CENTENNIAL, Colo. (KDVR) — The moisture coming this week will help relieve some of the dryness the state has experienced, but wildfires could still hit Colorado when least expected.
On Friday, Gov. Jared Polis signed 11 wildfire-related bills across the state. One measure that fire prevention experts are particularly excited about will bring a new tool to help fight fires in the state.
Colorado’s long-anticipated Firehawk helicopter will be ready to work soon after funding for a second one was officially signed off by the governor.
“It’s just amazing, inspiring, to be able to provide this kind of a tool,” said Chief Mike Morgan, director of the Colorado Department of Fire Prevention and Control. “Not only to keep firefighters safe, giving them a safer work environment, but also the ability to protect communities and everybody’s lives and values at risk related to fire. It’s just an amazing asset and it’s great to have it available to us.”

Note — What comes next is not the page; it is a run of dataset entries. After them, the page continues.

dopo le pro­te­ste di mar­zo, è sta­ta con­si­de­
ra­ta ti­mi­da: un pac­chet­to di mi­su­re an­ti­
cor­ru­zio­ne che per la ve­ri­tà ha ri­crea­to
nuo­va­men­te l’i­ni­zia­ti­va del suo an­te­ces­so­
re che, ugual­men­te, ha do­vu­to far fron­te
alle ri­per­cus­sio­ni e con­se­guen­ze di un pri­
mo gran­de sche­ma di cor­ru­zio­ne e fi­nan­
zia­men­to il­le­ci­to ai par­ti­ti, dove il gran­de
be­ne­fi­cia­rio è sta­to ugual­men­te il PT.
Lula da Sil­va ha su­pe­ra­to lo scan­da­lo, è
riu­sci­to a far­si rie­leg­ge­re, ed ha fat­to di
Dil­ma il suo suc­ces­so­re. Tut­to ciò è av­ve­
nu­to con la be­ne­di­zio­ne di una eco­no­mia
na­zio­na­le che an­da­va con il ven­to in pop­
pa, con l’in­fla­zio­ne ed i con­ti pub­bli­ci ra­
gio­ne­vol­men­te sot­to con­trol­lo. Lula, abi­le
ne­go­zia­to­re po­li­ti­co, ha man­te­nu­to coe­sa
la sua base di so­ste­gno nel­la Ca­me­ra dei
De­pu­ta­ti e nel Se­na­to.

Two years ago, state lawmakers passed and the governor approved funding for the first Firehawk helicopter to help fight disasters from the sky with Colorado-owned resources instead of waiting on aircraft from elsewhere. During the bill-signing ceremony, the governor highlighted the need for more preventative work on fires.
“This bill that we are signing today authorizes the purchase of our second Firehawk helicopter. This first one, again, is entering service this summer. But we need more. We’ll be able to deploy them across the state as needed. It is the most effective of its kind, performing both firefighting missions, and it will also add some capability of non-firefighting missions,” Polis said.
2nd Firehawk expected by 2024 fire season
With this second purchase, the governor said Colorado will only need to worry about upkeep and maintenance rather than waiting on other states or federal resources. The bill allocating funding for the initial Firehawk was signed into law in 2021.
FOX31 asked Director Morgan if the new aircraft would take the same amount of time to get in the air.
“We’re hoping to have it by the 2024 fire season,” Morgan said. “That may be a little optimistic, it might be 2025, but we’re hoping we are able to get it done a little quicker. We do think, again, because this was the first one for Colorado, the second one will be built the exact same way, so it should shorten those timeframes down.”
Morgan said having the two units in Colorado leaves the state well-covered.
“For baseline purposes, for a lot of the year, two of these will be fine as we see for now, but then as we get shoulder seasons, different drought conditions, we can then bring on contracted helicopters to help shore up the overall deployment models with our preparedness plan that we do for the governor every spring,” Morgan said.
The 2023 bill was sponsored by House Speaker Julie McCluskie, Senate President Steve Fenberg, House Minority Leader Mike Lynch and Sen. Perry Will. McCluskie, Fenberg and Lynch also sponsored the 2021 bill.